The State counters Larimore’s contentions by arguing that its appeal, in effect, stayed the writ and new trial. The State argues that Larimore now occupies the same position he occupied when he was last convicted, and until the supreme court acts, Larimore remains convicted of first-degree murder. The State asserts Larimore thus stands convicted of a crime, and the State is appealing a judgment undoing that verdict. Furthermore, Ark. R. App. P.— Crim. 6(b)(3) does not allow release of one convicted of first degree-murder under any circumstance.

This matter is before this court on an appeal from the denial of bail. We have treated such an appeal as a petition for writ of certiorari. Duncan v. State, 308 Ark. 205, 823 S.W.2d 886 (1992) (citing Thomas v. State, 260 Ark. 512, 542 S.W.2d 284 (1976)); Perry v. State, 275 Ark. 170, 628 S.W.2d 304 (1982). Writs of certiorari have been labeled the appropriate vehicle for relief in bail proceedings. See, e.g., State v. Pulaski County Circuit Court, 326 Ark. 886, 934 S.W.2d 915 (1996); Casement v. State, 318 Ark. 225, 884 S.W.2d 593 (1994). In Foreman v. State, 317 Ark. 146, 875 S.W.2d 853 (1994), we stated:

Certiorari lies to correct proceedings erroneous on the face of the record where there is no other adequate remedy, and it is available to the appellate court in its exercise of superintending control over a lower court that is proceeding illegally where no other mode of review has been provided. Lupo v. Lineberger, 313 Ark. 315, 855 S.W.2d 293 (1993). A demonstration of plain, manifest, clear, and gross abuse of discretion is essential before this court will grant a petition for writ of certiorari. Shorey v. Thompson, 295 Ark. 664, 750 S.W.2d 955 (1988).

Foreman, 317 Ark. at 148. As such, this case is properly before us on a writ of certiorari filed by Larimore to secure his release on pretrial bail.

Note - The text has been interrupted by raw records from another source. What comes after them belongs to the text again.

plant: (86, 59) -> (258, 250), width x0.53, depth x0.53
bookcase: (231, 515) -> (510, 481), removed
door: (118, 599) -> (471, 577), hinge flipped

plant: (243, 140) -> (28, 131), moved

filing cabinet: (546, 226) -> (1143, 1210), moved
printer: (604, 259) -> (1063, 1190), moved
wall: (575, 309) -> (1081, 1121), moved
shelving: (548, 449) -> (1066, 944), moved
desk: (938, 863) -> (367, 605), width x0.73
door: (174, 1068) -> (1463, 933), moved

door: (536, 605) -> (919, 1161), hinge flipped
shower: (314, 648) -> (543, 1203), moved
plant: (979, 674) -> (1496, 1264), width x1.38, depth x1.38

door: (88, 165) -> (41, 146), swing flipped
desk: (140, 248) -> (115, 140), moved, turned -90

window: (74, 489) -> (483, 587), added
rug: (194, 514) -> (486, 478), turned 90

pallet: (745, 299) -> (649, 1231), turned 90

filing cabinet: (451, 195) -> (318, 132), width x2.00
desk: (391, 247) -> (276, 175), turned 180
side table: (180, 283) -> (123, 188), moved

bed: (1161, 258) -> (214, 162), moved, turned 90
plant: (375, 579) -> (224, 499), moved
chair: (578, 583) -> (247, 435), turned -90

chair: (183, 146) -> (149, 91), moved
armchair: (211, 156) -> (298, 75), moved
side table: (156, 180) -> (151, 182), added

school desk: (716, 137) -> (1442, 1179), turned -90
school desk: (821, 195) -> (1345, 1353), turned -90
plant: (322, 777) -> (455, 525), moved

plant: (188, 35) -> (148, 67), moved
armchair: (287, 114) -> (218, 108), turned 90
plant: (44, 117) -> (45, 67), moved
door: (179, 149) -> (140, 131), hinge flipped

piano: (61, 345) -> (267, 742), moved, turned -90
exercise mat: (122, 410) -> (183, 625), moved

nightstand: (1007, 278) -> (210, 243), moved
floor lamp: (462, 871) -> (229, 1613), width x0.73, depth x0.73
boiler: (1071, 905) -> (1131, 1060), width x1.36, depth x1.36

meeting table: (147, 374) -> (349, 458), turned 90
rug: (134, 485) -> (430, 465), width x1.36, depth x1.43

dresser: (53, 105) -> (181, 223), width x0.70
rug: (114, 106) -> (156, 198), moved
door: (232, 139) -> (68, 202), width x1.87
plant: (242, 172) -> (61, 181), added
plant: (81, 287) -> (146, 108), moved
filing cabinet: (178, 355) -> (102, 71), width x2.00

Availability of bail/release

Article 2, § 8, of the Arkansas Constitution provides that “All persons shall, before conviction, be bailable by sufficient sureties, except for capital offenses, when proof is evident or the presumption great.” Stated another way, a criminal defendant has an absolute right before conviction, except in capital cases, to a reasonable bail. Henley v. Taylor, 324 Ark. 114, 918 S.W.2d 713 (1996); Reeves v. State, 261 Ark. 384, 548 S.W.2d 822 (1977); Duncan, supra. A bond on appeal, however, is not an absolute right. Perry, supra. Bail on appeal is governed by Rule 6 of the Arkansas Rules of Appellate Procedure—Criminal. Most notable for this case is that bail on appeal is not available for one who has been found guilty of murder in the first degree. Ark. R. App. P.—Crim. 6. As such, the only type of bail to which Larimore could possibly be entitled would be “pretrial” bail under Article 2, § 8, of the Arkansas Constitution and Rule 9.2 of the Arkansas Rules of Criminal Procedure.

The State argues, and the trial court apparently held, that the State’s filing of a notice of appeal acted to suspend the effective date of the grant of the writ of error coram nobis. The State argues that the trial court’s order denying pretrial bail was entered with the intent of staying the grant until this court could consider the State’s appeal. We agree.

When a trial court grants a writ of coram nobis, the remedy is a new trial. Penn v. State, 282 Ark. 571, 670 S.W.2d 426 (1984). However, the remedy’s grant is suspended pending the outcome of the State’s appeal of its appropriateness. Consequently, at this juncture, Larimore stands convicted of first-degree murder and is ineligible for pretrial bail pursuant to Ark. R. App. P.—Crim. 6(b)(3). The trial court, therefore, did not err when it denied Larimore’s request for such relief.

Affirmed.

Glaze, J., concurs.

Larimore v. State, 309 Ark. 414, 833 S.W.2d 358 (1992).

Larimore v. State, 317 Ark. 111, 877 S.W.2d 570 (1994).

Larimore v. State, 327 Ark. 271, 938 S.W.2d 818 (1997).